Extracted page text data:
##########

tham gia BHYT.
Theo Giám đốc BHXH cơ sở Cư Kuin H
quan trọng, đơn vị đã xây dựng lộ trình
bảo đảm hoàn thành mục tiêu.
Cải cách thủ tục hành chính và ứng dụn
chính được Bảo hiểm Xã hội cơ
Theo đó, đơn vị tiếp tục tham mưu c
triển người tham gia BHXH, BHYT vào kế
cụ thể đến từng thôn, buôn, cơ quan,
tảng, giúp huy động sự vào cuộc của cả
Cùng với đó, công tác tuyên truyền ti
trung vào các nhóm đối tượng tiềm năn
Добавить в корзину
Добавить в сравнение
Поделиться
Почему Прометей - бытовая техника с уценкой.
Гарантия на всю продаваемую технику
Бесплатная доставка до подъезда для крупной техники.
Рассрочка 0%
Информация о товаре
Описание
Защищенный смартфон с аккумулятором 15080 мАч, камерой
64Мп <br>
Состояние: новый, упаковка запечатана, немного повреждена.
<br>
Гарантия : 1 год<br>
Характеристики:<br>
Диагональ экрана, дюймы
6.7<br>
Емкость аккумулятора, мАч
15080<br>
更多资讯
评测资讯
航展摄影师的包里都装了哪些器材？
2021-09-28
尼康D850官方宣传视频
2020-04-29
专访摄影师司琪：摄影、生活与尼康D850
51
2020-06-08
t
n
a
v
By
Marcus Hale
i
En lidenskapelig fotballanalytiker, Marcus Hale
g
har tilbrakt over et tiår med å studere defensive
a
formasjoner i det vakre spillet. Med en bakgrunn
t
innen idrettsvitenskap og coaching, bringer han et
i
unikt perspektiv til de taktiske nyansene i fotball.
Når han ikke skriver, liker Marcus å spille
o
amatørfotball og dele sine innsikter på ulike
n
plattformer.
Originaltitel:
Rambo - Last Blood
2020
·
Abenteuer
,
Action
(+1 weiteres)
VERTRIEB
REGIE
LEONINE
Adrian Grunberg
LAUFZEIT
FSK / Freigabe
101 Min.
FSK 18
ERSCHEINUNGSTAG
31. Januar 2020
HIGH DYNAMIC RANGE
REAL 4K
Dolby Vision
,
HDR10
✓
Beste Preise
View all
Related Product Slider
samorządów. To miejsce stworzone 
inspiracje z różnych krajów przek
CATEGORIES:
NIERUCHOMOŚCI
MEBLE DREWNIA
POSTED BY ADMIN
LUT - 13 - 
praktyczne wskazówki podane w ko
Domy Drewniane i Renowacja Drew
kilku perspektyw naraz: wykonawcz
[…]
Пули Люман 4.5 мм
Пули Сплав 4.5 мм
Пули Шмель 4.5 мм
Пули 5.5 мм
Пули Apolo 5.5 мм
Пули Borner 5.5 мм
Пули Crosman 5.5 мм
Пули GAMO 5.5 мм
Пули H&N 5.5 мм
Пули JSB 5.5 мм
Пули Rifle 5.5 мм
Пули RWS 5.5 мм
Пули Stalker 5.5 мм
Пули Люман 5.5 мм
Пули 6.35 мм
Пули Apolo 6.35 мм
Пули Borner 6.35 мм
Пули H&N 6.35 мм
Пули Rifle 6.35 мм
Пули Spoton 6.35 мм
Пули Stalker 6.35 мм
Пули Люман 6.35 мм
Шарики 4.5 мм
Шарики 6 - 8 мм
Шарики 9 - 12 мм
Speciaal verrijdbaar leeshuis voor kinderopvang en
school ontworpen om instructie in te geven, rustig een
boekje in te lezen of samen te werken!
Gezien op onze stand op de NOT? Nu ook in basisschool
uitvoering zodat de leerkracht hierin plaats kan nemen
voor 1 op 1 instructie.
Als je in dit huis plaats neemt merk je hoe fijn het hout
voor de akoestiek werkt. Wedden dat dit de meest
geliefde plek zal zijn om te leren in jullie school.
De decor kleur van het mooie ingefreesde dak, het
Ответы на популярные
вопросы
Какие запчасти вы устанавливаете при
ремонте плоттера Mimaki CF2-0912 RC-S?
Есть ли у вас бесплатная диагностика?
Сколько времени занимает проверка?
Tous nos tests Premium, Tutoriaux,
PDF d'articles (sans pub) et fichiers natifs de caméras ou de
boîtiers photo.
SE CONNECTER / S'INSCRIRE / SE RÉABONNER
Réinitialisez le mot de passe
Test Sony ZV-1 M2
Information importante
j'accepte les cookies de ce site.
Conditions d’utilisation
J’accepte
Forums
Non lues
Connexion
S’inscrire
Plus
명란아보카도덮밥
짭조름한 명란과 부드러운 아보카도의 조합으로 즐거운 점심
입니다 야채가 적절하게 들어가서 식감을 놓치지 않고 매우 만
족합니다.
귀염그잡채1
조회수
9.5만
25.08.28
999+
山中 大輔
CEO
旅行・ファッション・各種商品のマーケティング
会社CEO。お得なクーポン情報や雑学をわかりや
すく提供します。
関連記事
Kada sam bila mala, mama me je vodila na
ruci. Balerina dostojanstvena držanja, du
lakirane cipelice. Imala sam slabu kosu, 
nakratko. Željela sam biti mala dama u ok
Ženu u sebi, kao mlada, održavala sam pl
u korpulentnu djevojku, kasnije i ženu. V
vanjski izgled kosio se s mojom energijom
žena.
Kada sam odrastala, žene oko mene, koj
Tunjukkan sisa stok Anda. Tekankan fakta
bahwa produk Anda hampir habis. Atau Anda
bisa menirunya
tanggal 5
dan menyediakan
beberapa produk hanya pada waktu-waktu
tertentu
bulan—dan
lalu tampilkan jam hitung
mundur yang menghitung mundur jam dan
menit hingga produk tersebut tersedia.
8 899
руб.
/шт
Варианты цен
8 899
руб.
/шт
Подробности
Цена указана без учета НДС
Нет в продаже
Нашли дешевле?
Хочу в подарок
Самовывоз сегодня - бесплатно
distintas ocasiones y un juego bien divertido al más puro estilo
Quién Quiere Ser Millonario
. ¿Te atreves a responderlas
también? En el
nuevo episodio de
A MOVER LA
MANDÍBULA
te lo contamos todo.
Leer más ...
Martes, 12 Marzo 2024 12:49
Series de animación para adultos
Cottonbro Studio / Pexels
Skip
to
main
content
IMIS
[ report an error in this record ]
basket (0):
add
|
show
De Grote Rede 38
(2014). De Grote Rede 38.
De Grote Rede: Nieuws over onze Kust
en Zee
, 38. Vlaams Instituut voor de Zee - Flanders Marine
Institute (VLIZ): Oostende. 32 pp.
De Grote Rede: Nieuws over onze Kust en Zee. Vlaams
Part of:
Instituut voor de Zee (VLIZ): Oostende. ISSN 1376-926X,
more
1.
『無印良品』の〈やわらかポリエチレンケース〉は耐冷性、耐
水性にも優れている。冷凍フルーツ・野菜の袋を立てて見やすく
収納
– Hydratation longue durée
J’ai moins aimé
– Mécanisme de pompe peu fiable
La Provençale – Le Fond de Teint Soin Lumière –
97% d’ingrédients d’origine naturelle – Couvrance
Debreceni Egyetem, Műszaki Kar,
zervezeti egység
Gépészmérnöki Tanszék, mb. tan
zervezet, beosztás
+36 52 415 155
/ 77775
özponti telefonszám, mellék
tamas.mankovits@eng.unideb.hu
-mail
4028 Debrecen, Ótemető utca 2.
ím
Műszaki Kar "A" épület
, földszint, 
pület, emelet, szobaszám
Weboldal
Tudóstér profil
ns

##########

The problem:
Your reply should be only the number of lines in the records above that include "produk".

Task response:
3